Keypoint correspondence data
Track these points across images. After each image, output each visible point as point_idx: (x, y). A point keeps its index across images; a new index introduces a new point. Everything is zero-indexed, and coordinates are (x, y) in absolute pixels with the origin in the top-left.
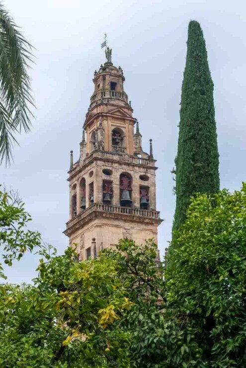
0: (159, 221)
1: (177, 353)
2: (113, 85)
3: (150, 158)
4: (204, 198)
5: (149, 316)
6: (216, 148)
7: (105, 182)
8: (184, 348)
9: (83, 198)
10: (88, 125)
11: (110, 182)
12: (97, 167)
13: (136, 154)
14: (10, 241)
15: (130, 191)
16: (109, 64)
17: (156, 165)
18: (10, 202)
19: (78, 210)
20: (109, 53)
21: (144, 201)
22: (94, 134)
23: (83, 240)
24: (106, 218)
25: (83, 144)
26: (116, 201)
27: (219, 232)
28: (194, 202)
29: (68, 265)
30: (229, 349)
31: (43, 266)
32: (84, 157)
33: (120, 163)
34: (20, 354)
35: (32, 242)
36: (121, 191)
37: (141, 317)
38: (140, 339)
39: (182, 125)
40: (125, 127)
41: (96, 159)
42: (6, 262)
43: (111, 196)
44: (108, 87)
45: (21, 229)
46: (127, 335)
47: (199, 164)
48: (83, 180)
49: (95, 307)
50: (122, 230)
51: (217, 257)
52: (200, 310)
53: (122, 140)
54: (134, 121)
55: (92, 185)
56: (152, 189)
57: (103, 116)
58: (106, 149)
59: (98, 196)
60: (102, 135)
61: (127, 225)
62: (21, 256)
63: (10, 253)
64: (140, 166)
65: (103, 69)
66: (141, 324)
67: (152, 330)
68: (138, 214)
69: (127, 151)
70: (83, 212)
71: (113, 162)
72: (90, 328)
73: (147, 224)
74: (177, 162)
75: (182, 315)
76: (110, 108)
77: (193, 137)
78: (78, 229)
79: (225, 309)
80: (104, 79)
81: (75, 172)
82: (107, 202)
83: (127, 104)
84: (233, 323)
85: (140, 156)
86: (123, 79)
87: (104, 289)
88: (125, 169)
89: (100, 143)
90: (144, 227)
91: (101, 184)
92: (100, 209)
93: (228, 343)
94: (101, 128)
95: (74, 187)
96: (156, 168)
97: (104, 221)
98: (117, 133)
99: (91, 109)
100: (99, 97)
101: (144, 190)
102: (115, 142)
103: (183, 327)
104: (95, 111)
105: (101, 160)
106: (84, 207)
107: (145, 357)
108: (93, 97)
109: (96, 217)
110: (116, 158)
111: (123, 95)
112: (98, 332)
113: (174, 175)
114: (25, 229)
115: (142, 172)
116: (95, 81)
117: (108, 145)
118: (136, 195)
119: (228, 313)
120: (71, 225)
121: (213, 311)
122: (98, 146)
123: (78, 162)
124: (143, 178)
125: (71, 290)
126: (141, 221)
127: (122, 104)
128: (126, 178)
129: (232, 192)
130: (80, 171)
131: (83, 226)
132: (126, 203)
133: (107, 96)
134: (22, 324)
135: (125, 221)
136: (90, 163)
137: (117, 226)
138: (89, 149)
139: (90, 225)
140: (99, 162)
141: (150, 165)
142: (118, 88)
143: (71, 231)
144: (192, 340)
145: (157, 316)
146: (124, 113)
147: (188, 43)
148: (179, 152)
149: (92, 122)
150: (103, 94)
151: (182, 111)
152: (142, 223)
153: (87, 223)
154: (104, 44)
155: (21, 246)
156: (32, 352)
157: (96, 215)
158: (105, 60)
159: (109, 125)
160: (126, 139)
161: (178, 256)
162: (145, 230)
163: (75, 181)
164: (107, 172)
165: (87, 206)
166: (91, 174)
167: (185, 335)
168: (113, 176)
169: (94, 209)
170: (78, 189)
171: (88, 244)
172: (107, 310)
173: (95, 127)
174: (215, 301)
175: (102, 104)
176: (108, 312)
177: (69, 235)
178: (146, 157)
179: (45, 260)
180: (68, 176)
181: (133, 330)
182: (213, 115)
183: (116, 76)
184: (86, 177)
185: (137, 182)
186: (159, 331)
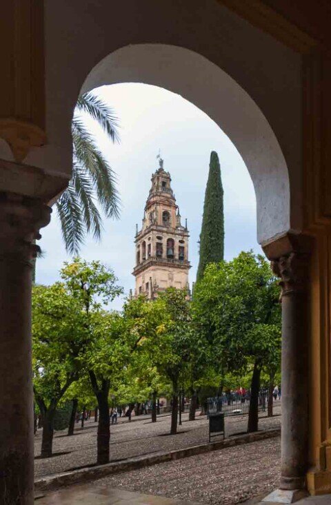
0: (190, 267)
1: (196, 344)
2: (164, 184)
3: (186, 230)
4: (213, 265)
5: (182, 327)
6: (223, 229)
7: (158, 244)
8: (199, 341)
9: (144, 254)
10: (147, 208)
11: (161, 244)
12: (153, 235)
13: (177, 227)
14: (106, 292)
15: (173, 250)
16: (161, 170)
17: (189, 234)
18: (105, 270)
19: (141, 260)
20: (161, 163)
21: (181, 255)
22: (151, 214)
23: (144, 278)
24: (159, 265)
25: (144, 220)
26: (164, 255)
27: (220, 284)
28: (208, 267)
29: (140, 305)
30: (221, 340)
31: (126, 305)
32: (145, 228)
33: (167, 233)
34: (113, 350)
35: (119, 292)
36: (168, 249)
37: (178, 327)
38: (177, 338)
39: (205, 215)
40: (170, 210)
41: (153, 230)
42: (105, 303)
43: (162, 253)
44: (160, 184)
45: (113, 285)
46: (171, 337)
47: (213, 238)
48: (144, 242)
49: (155, 325)
50: (167, 272)
51: (218, 296)
52: (208, 323)
53: (169, 218)
54: (176, 207)
55: (149, 245)
56: (186, 248)
57: (157, 203)
58: (159, 224)
59: (153, 252)
60: (156, 215)
61: (171, 269)
62: (113, 299)
63: (106, 298)
64: (179, 235)
65: (158, 172)
66: (178, 331)
67: (183, 334)
68: (177, 263)
69: (172, 226)
70: (144, 262)
71: (163, 232)
72: (151, 335)
73: (183, 268)
74: (201, 236)
75: (199, 326)
76: (163, 198)
77: (211, 222)
78: (141, 272)
79: (221, 322)
80: (158, 179)
81: (139, 237)
82: (159, 256)
83: (172, 196)
84: (224, 328)
85: (179, 229)
86: (170, 180)
87: (160, 316)
88: (170, 236)
89: (155, 220)
90: (181, 270)
91: (155, 245)
92: (155, 260)
93: (221, 338)
94: (156, 210)
95: (139, 246)
96: (189, 236)
97: (157, 267)
98: (166, 214)
99: (149, 199)
100: (155, 191)
101: (182, 249)
102: (164, 219)
103: (199, 331)
104: (152, 200)
105: (155, 230)
106: (144, 259)
107: (180, 346)
108: (151, 191)
109: (152, 265)
110: (165, 229)
111: (170, 190)
112: (156, 337)
113: (199, 244)
114: (115, 285)
115: (180, 238)
116: (152, 180)
117: (160, 222)
118: (177, 252)
119: (222, 324)
120: (136, 269)
121: (215, 323)
122: (154, 221)
123: (141, 231)
124: (181, 242)
125: (142, 316)
126: (179, 267)
127: (169, 196)
128: (170, 241)
129: (228, 262)
130: (142, 237)
131: (144, 270)
132: (170, 257)
133: (160, 190)
134: (113, 334)
135: (170, 267)
136: (149, 232)
137: (165, 270)
138: (148, 223)
139: (149, 269)
140: (154, 232)
141: (186, 234)
142: (167, 186)
143: (137, 273)
144: (203, 337)
145: (186, 327)
146: (170, 202)
147: (210, 165)
148: (202, 230)
149: (150, 207)
150: (157, 189)
151: (205, 207)
152: (180, 268)
153: (147, 268)
154: (158, 156)
155: (113, 294)
156: (120, 348)
157: (152, 263)
158: (158, 167)
159: (161, 209)
160: (171, 218)
161: (199, 296)
162: (181, 272)
163: (139, 243)
164: (159, 238)
165: (147, 258)
166: (149, 239)
167: (200, 335)
168: (163, 240)
169: (151, 260)
170: (141, 248)
171: (147, 280)
172: (160, 327)
173: (152, 209)
174: (216, 318)
175: (157, 195)
176: (161, 328)
177: (135, 275)
178: (183, 229)
179: (127, 302)
180: (135, 239)
181: (174, 334)
182: (222, 210)
183: (165, 177)
184: (146, 240)
185: (177, 244)
186: (187, 334)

__Problem requirements__
Set down, from the entries above, exactly the lines from the one with "97: (104, 221)" up to and including the one with "185: (137, 182)", and no other lines.

__Written reply__
97: (104, 221)
98: (117, 133)
99: (91, 109)
100: (99, 97)
101: (144, 190)
102: (115, 142)
103: (183, 327)
104: (95, 111)
105: (101, 160)
106: (84, 207)
107: (145, 357)
108: (93, 97)
109: (96, 217)
110: (116, 158)
111: (123, 95)
112: (98, 332)
113: (174, 175)
114: (25, 229)
115: (142, 172)
116: (95, 81)
117: (108, 145)
118: (136, 195)
119: (228, 313)
120: (71, 225)
121: (213, 311)
122: (98, 146)
123: (78, 162)
124: (143, 178)
125: (71, 290)
126: (141, 221)
127: (122, 104)
128: (126, 178)
129: (232, 192)
130: (80, 171)
131: (83, 226)
132: (126, 203)
133: (107, 96)
134: (22, 324)
135: (125, 221)
136: (90, 163)
137: (117, 226)
138: (89, 149)
139: (90, 225)
140: (99, 162)
141: (150, 165)
142: (118, 88)
143: (71, 231)
144: (192, 340)
145: (157, 316)
146: (124, 113)
147: (188, 43)
148: (179, 152)
149: (92, 122)
150: (103, 94)
151: (182, 111)
152: (142, 223)
153: (87, 223)
154: (104, 44)
155: (21, 246)
156: (32, 352)
157: (96, 215)
158: (105, 60)
159: (109, 125)
160: (126, 139)
161: (178, 256)
162: (145, 230)
163: (75, 181)
164: (107, 172)
165: (87, 206)
166: (91, 174)
167: (185, 335)
168: (113, 176)
169: (94, 209)
170: (78, 189)
171: (88, 244)
172: (107, 310)
173: (95, 127)
174: (215, 301)
175: (102, 104)
176: (108, 312)
177: (69, 235)
178: (146, 157)
179: (45, 260)
180: (68, 176)
181: (133, 330)
182: (213, 115)
183: (116, 76)
184: (86, 177)
185: (137, 182)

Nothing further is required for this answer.